Task to carry out:
Go line by line through the records below. Copy whichever lines contain the string "expression".

Study material:

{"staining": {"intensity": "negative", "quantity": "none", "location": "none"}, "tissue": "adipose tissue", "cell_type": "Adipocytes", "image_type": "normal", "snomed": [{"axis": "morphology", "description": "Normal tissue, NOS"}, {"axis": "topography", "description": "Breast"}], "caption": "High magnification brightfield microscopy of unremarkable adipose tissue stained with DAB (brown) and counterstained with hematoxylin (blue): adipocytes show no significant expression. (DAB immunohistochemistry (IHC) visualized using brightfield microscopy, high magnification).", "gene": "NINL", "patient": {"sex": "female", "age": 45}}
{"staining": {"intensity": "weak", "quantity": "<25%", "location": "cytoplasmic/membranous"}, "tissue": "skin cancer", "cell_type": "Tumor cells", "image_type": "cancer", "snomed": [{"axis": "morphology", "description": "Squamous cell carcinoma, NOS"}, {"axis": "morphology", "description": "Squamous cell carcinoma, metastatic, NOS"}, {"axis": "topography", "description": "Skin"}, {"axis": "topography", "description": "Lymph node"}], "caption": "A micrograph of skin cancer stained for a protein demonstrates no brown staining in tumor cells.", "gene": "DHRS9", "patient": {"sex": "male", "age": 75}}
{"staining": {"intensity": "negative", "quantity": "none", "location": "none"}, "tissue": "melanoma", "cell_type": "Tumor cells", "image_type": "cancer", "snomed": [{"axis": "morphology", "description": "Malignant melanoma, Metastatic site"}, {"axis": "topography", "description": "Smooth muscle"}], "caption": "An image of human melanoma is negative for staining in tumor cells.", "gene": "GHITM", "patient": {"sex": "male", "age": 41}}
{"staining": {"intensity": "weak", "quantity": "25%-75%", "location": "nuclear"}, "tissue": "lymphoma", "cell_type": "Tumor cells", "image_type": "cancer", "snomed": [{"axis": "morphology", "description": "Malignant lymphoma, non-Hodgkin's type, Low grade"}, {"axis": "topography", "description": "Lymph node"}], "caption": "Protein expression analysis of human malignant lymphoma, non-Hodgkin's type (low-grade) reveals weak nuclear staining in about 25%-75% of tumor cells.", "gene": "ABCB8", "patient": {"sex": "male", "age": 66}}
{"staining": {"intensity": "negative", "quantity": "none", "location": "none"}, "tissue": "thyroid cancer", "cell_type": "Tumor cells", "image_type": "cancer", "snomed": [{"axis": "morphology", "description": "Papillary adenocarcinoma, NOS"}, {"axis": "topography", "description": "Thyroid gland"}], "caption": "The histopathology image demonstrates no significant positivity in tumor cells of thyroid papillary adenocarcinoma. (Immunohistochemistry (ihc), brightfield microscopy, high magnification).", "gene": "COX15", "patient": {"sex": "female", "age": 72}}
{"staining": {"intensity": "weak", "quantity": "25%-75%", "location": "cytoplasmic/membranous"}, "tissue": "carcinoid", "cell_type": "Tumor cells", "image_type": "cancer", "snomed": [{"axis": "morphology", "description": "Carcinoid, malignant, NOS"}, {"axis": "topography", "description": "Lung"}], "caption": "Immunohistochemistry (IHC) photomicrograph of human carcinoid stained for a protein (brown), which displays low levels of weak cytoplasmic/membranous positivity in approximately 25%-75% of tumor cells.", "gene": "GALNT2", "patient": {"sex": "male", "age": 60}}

Completed exercise:
{"staining": {"intensity": "negative", "quantity": "none", "location": "none"}, "tissue": "adipose tissue", "cell_type": "Adipocytes", "image_type": "normal", "snomed": [{"axis": "morphology", "description": "Normal tissue, NOS"}, {"axis": "topography", "description": "Breast"}], "caption": "High magnification brightfield microscopy of unremarkable adipose tissue stained with DAB (brown) and counterstained with hematoxylin (blue): adipocytes show no significant expression. (DAB immunohistochemistry (IHC) visualized using brightfield microscopy, high magnification).", "gene": "NINL", "patient": {"sex": "female", "age": 45}}
{"staining": {"intensity": "weak", "quantity": "25%-75%", "location": "nuclear"}, "tissue": "lymphoma", "cell_type": "Tumor cells", "image_type": "cancer", "snomed": [{"axis": "morphology", "description": "Malignant lymphoma, non-Hodgkin's type, Low grade"}, {"axis": "topography", "description": "Lymph node"}], "caption": "Protein expression analysis of human malignant lymphoma, non-Hodgkin's type (low-grade) reveals weak nuclear staining in about 25%-75% of tumor cells.", "gene": "ABCB8", "patient": {"sex": "male", "age": 66}}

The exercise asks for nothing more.